The First Parish Pantry Gardeners had a productive summer, planting FEDCO Nor’eastern Pole Beans (2 oz for $7.00), which consistently yielded a basketful of beans, every week, for the two South Middlesex Opportunity Council (SMOC) shelters the team supports. During Russell’s Farmers’ Market in August, the team sold garlic from their garden, learning that there is demand for good, locally grown garlic.

Next year, the team will streamline its efforts from growing 10+ types of vegetables to focus primarily on growing garlic and flowers to generate sales at Russell’s. These funds, together with those generated from Stop and Shop’s “Bloomin’ for Good program,” will be used to purchase one or two Community Supported Agriculture (CSA) shares from a local farm. Garden volunteers will pick up a weekly share and deliver it to the two SMOC shelters.

But where would our gardens be without bees? The First Parish Bee Team cares for some of our local pollinators as an environmental stewardship project.

In late July the Bee Team harvested and bottled more than 20 pounds of honey from one of the parish’s four hives. Working in the First Parish kitchen, team members spent half a day processing honey from seven hive frames, bottling it in 1-lb, 8-ounce, and 3-ounce jars. The team will make some honey available to the First Parish community and will continue donating honey to area shelters and food pantries.

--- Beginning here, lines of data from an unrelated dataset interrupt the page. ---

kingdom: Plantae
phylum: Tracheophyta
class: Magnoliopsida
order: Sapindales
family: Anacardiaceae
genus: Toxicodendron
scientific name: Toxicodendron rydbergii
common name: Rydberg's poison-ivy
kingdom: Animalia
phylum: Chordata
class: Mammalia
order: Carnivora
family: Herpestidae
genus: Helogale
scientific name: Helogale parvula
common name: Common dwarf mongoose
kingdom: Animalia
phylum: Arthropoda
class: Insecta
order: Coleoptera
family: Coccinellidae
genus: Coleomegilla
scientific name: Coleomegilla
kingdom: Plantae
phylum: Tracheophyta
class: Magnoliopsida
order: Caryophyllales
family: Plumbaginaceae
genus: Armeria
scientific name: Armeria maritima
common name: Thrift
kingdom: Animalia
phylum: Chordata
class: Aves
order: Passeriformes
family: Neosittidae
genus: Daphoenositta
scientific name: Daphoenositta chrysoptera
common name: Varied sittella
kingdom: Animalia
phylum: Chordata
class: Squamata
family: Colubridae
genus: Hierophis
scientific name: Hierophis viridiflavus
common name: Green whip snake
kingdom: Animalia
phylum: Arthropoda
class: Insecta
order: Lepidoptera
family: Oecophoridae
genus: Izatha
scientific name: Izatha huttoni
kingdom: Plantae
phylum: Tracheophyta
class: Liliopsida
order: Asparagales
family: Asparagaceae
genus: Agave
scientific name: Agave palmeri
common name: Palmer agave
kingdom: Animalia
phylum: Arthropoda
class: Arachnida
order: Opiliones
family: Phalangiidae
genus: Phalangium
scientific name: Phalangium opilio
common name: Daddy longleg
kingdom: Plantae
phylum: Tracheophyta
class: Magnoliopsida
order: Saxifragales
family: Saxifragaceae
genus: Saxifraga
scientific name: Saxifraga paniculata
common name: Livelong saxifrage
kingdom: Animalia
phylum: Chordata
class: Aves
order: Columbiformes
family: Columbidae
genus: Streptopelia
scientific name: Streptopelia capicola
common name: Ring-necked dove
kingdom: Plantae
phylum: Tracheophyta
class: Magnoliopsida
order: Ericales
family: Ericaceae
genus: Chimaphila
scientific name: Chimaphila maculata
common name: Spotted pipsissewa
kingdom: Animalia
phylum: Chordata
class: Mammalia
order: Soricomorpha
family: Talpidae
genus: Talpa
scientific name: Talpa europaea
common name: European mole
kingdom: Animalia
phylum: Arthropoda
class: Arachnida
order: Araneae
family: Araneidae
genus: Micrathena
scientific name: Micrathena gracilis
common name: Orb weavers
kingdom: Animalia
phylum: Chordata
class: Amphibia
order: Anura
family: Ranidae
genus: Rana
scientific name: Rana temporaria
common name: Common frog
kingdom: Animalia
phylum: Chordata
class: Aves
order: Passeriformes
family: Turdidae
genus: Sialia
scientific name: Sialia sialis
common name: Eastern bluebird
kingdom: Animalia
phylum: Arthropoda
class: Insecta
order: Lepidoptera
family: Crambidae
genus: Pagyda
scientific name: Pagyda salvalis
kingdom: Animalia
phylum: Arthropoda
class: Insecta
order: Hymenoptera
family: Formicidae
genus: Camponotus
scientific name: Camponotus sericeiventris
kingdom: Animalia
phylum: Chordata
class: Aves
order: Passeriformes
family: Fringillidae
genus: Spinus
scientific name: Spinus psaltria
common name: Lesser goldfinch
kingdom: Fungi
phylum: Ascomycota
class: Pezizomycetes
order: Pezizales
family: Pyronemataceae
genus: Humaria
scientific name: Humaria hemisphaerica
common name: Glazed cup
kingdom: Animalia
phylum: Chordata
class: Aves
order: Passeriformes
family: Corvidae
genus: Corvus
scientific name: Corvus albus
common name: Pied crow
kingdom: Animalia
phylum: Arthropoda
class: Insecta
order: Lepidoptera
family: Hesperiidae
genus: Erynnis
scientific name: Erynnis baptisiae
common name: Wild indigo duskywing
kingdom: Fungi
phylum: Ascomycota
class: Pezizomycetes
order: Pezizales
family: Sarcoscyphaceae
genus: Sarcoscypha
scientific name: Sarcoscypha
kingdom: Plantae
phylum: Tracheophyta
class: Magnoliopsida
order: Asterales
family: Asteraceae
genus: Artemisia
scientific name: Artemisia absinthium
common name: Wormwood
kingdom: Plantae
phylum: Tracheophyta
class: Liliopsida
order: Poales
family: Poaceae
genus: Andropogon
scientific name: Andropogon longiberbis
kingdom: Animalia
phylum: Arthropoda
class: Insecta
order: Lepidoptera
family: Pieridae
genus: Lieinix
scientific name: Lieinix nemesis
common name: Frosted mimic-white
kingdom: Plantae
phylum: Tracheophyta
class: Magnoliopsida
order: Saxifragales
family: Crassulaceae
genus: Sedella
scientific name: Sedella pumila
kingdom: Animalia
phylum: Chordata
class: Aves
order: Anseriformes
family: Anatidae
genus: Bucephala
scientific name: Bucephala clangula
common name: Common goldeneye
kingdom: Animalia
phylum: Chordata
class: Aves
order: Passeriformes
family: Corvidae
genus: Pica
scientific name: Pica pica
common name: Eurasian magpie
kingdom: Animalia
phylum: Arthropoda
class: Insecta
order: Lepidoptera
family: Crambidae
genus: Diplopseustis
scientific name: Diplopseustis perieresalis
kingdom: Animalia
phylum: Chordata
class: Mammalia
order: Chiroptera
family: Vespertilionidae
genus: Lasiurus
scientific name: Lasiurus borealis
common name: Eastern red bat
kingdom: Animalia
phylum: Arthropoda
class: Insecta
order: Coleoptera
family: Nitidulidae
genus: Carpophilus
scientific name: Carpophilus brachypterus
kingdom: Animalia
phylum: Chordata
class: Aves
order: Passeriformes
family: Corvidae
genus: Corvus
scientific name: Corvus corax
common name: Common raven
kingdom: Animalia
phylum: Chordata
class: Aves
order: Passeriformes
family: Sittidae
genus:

The team used a honey extractor — a large, stainless steel, cylindrical device that uses centrifugal force to extract honey from honeycomb — to harvest the honey. Bees place honey in the small cells of wax honeycomb they build, and cover each cell with a wax seal or cap. Harvesting honey involves carefully removing the wax cappings with a knife, and placing the frames of exposed honey into slots in the extractor.

The extractor then spins the frames – either electrically or by way of a human-powered hand crank – and the honey flies out of the cells onto the inside walls of the extractor. It drips to the bottom and flows out a “gated” hole, through a double sieve (to filter out wax) and into a waiting bucket.